Three, it would be impossible to advocate buying oil stocks for the long term without making some kind of prediction about energy sources over the long haul. My prediction for oil is two-fold: First, to borrow a phrase from Hannibal’s finest, “the rumors of oil’s death are greatly exagerrated.” It’s not just the difficulty of replacing it at the gas station (which accounts for 46% of petroleum’s usage in America). It’s also used in heating oil (20%), jet fuel (8%), propane (7%), liquefied natural gas (6%), still gas (4%), feedstocks (2%), asphalt (2%), lubricants (1%), and waxes (less than 1%).

And secondly, I have the expectation that the large oil companies of today will have a seat at the table and participate in the energy innovations of the future. If sun and wind power the future, which kinds of firms do you think are going to be purchasing the equipment from General Electric to provide that energy? Just as Rockefeller moved past whale oil to crude oil, and just as modern companies have incorporated natural gas and hydrocarbon gas liquids (which is a lucrative source of profits involved in plastic manufacturing), I expect the energy companies of today to transition to the energy outlets of the future.

This isn’t some crazy departure from precedent–every company that you see today evolves as it invests retained earnings and sometimes takes on debt to prepare for the growth of tomorrow. Owned Coca-Cola for the past 50 years? Great, but those dividends that were primarily funded through soda sales now come from soda, water, energy, juice, and tea sales. Been twenty-year holder of Procter & Gamble? Great, Tide has always been supporting your growth, but eventually the sale of Gillette razors came to support your underlying profits.

I see no reason why Exxon, Chevron, BP, Total SA, and Royal Dutch Shell won’t be the owners of the energy sources that propel the world’s future, and with a growing world population of 7 billion people that is still rapidly industrializing, the energy demands in the future decades will be enormous. If you can shrug off volatility because you can appreciate the current underlying profits and recognize that the industry will eventually morph to reflect technological advances in the energy space, owning these large oil stocks can be one of the best dividend investments you can make for the super long haul.

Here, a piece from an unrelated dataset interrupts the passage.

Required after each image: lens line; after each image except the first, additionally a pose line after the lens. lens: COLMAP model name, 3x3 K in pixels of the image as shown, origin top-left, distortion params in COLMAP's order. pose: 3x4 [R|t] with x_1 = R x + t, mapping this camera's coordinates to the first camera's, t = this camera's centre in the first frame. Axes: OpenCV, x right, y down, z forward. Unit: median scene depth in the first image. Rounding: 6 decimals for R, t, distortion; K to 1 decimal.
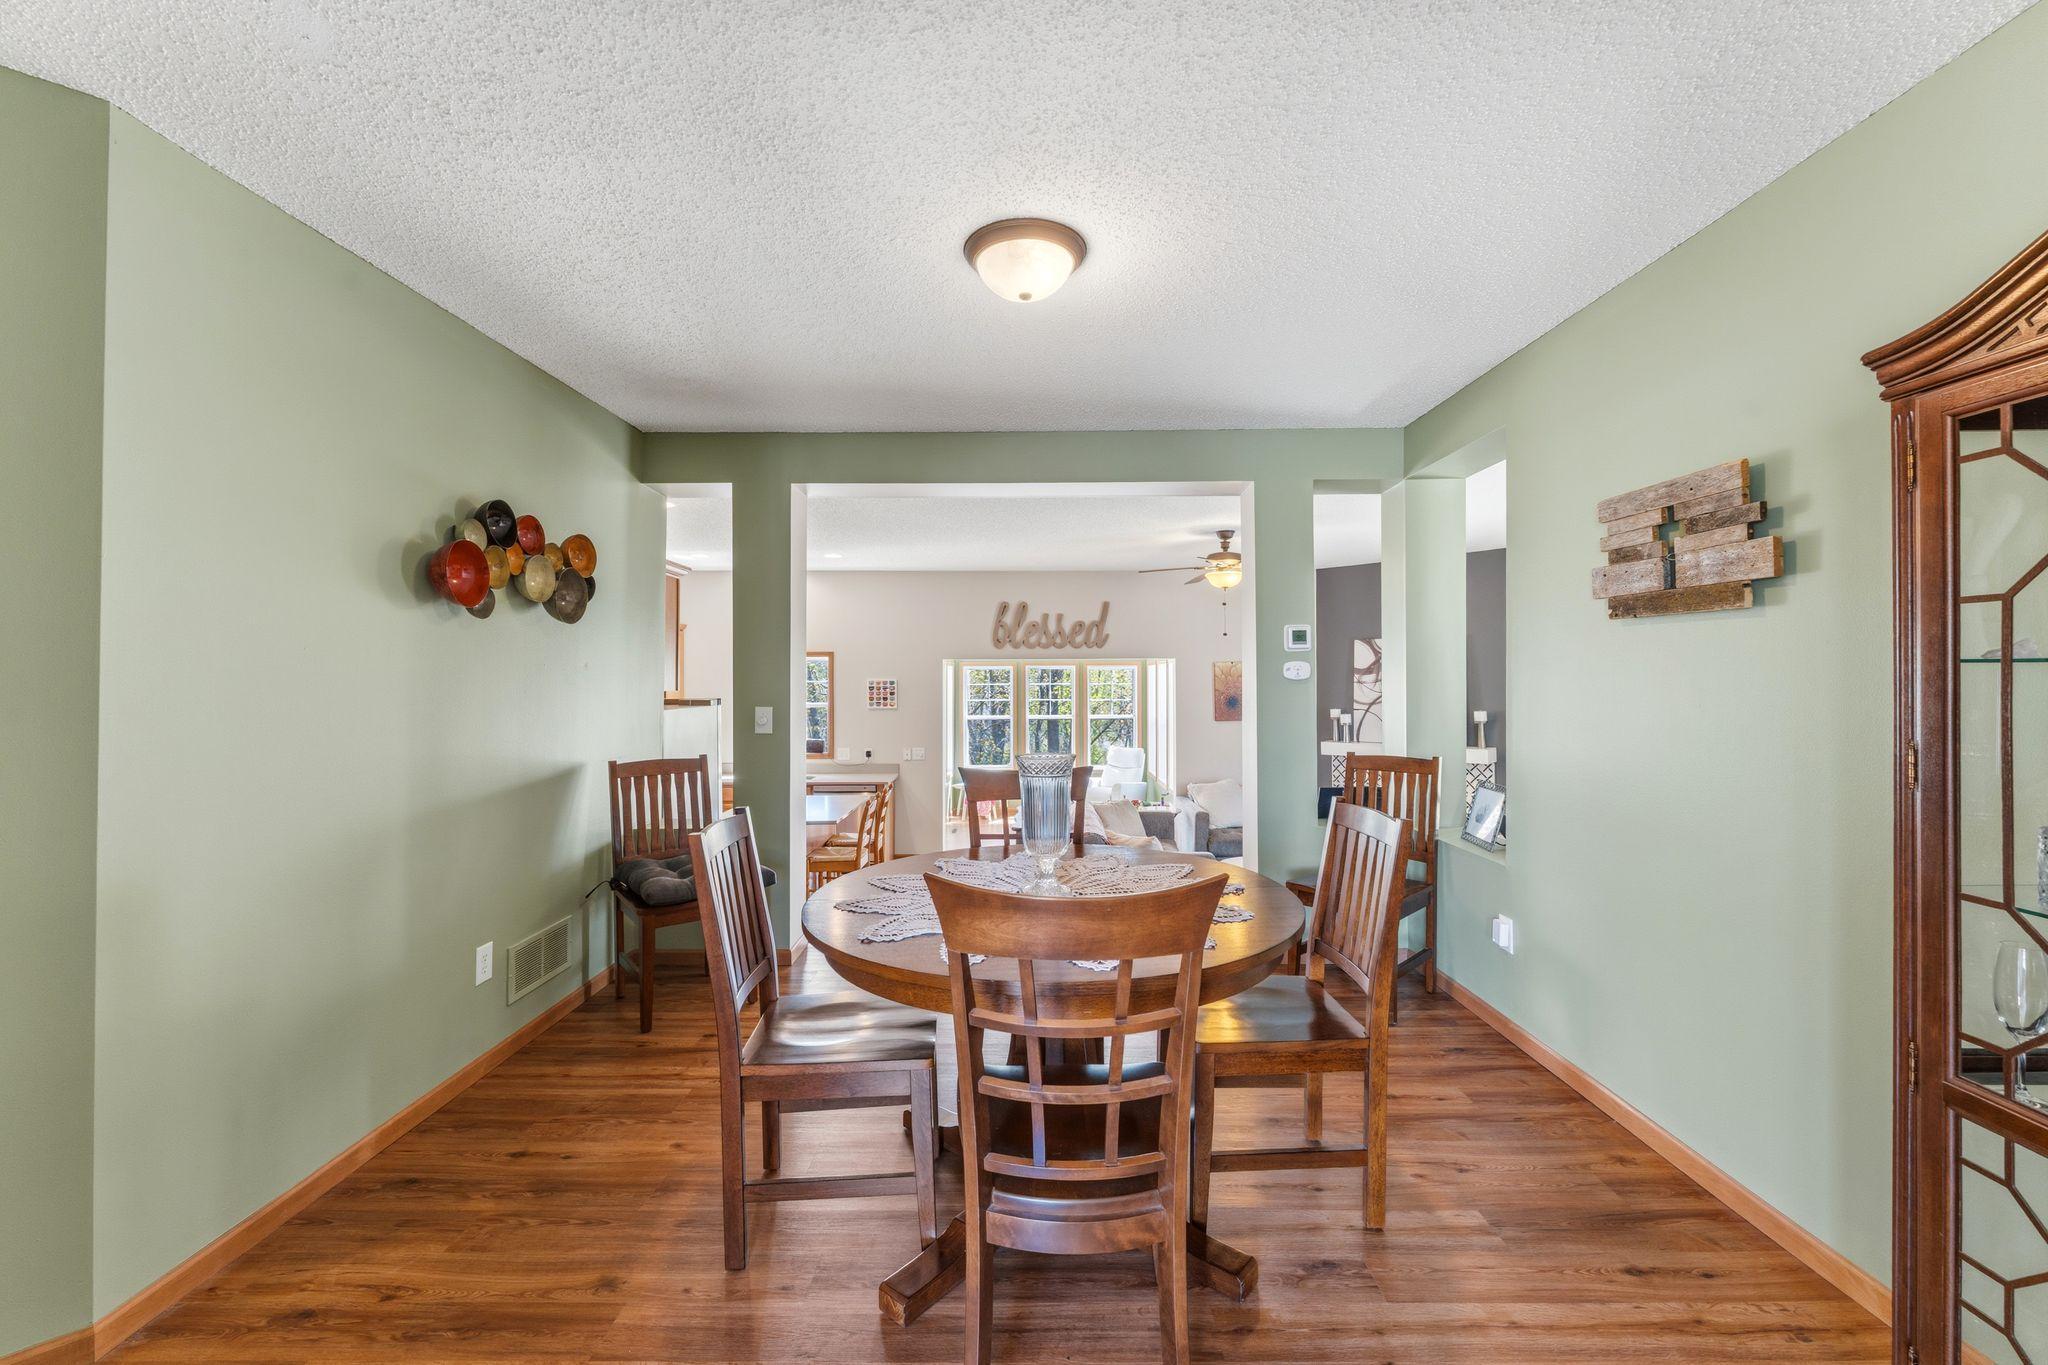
lens RADIAL K [[819.7, 0, 1027.5], [0, 819.7, 682.2], [0, 0, 1]] dist [-0.001391, -0.000041]
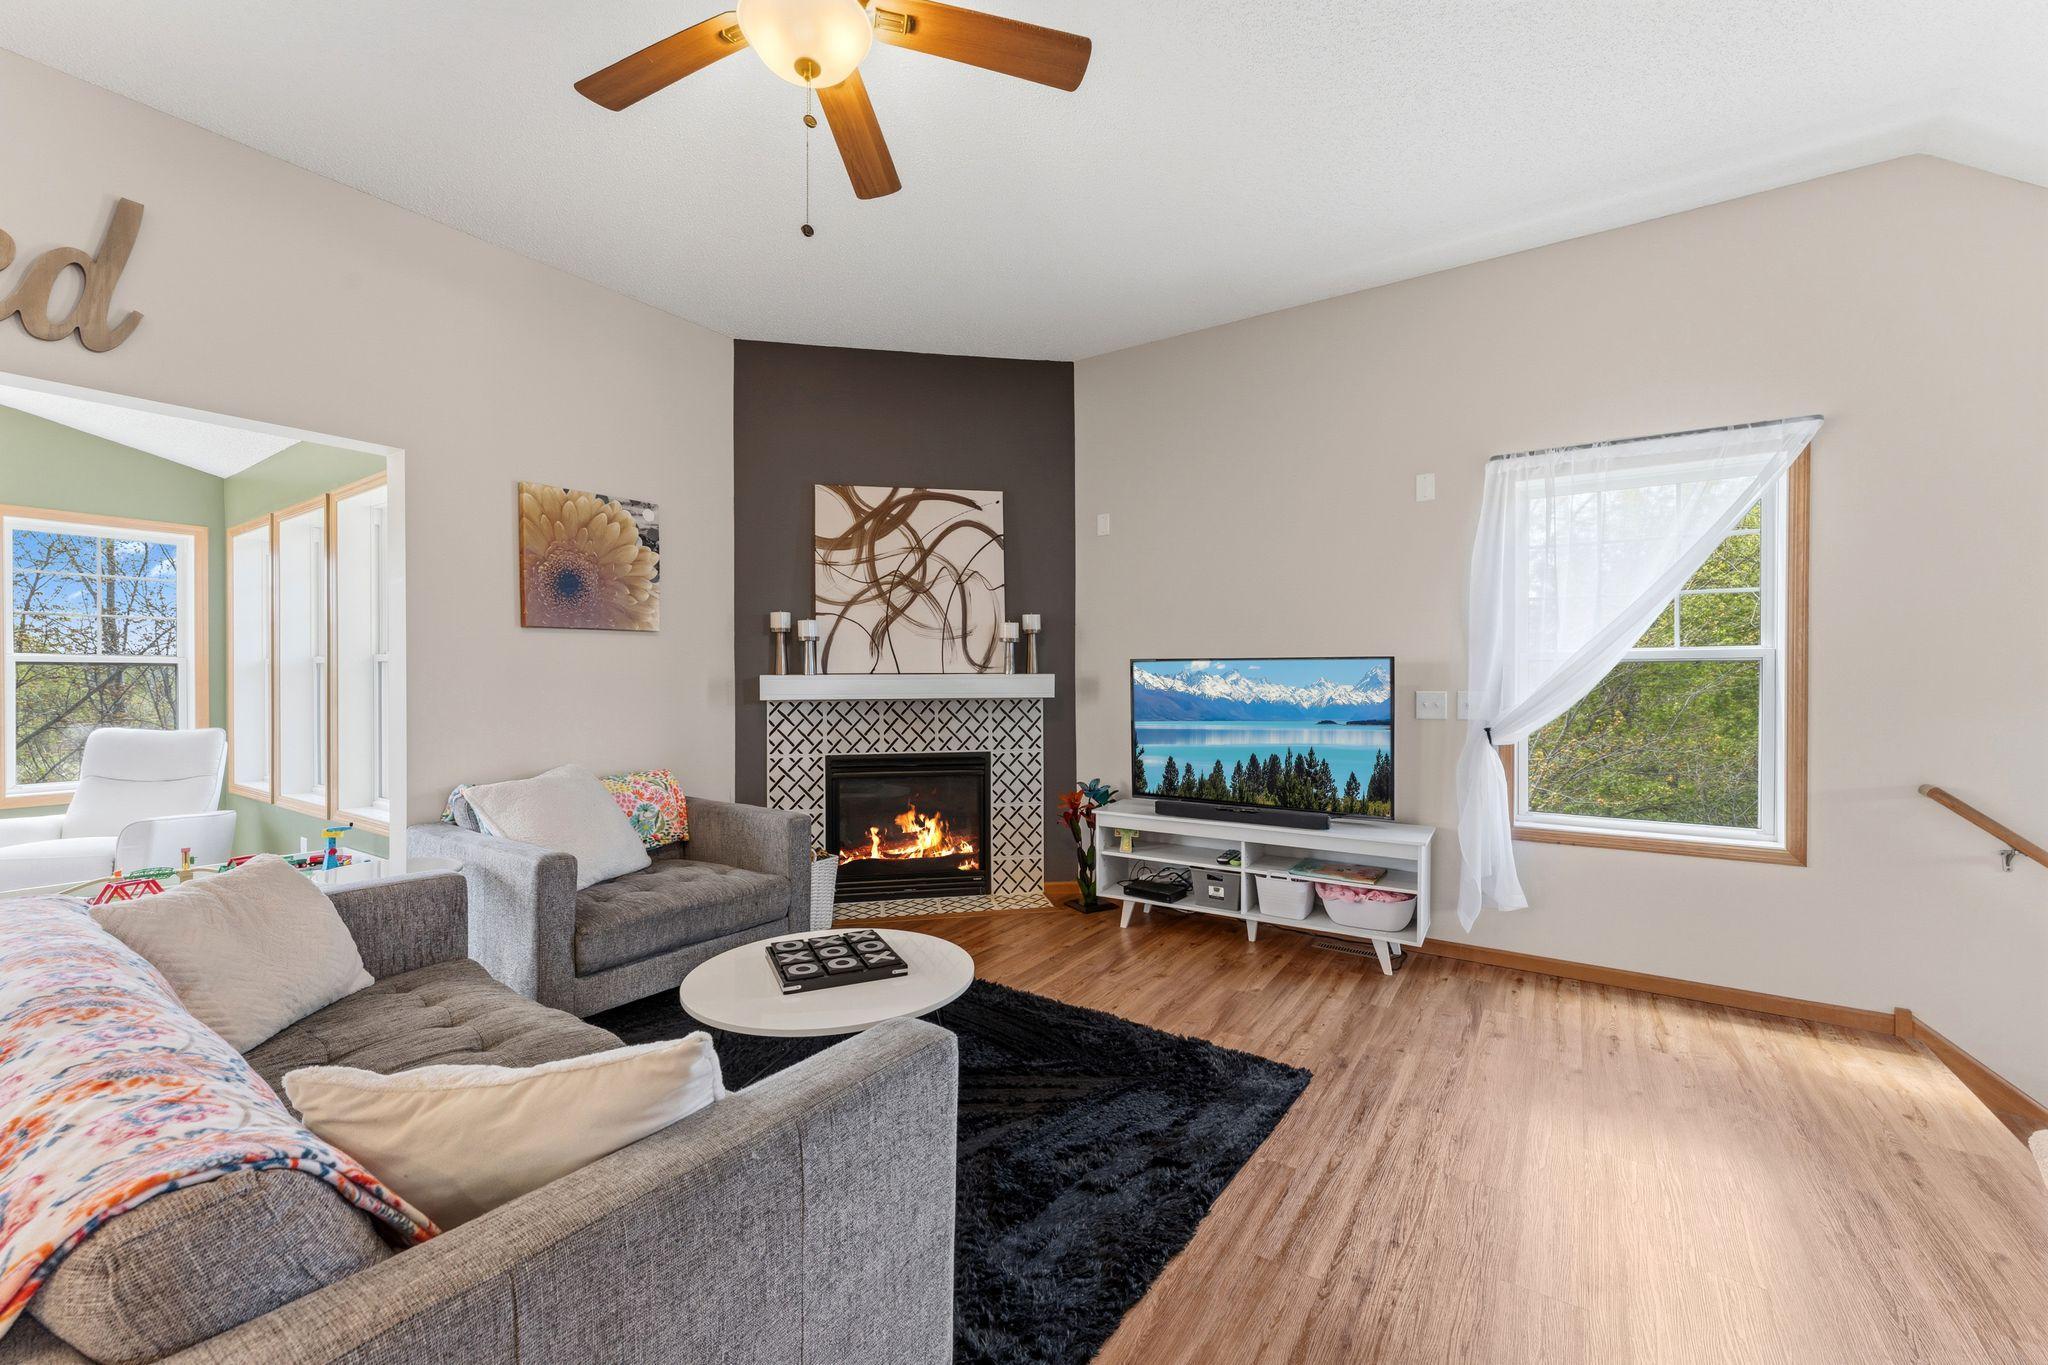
lens RADIAL K [[819.7, 0, 1018.8], [0, 819.7, 682.0], [0, 0, 1]] dist [-0.001391, -0.000041]
pose [[0.547715, 0.006649, 0.836639, 0.027739], [-0.001993, 0.999976, -0.006642, 0.080388], [-0.836663, 0.001971, 0.547715, 0.600506]]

This same scene repeats itself over and over. Energy companies work through the business cycle, and wild pessimism takes over. But Chevron is stronger than it has ever been, producing over a million barrels of oil equivalents per today, and currently offers a 4.5% dividend yield. Worrying about the dividend freeze misses the forest for the trees. The important principle is that these companies generate enormous amounts of cash even at the current point in the business cycle, and worrying about near-term dividend turbulence ignores the high amounts of dividend income and capital gains that will arrive in the future. Actually holding and reinvesting Chevron dividends for ten years would give most people a better feel for how downturns increase the velocity of wealth creation provided the dividend-paying company remains in sound health, and the constant acquisition of free shares through dividend reinvestment softens the blows of volatility. The current reality, and the future for oil companies, is much brighter than the current conventional wisdom on the sector would have you believe.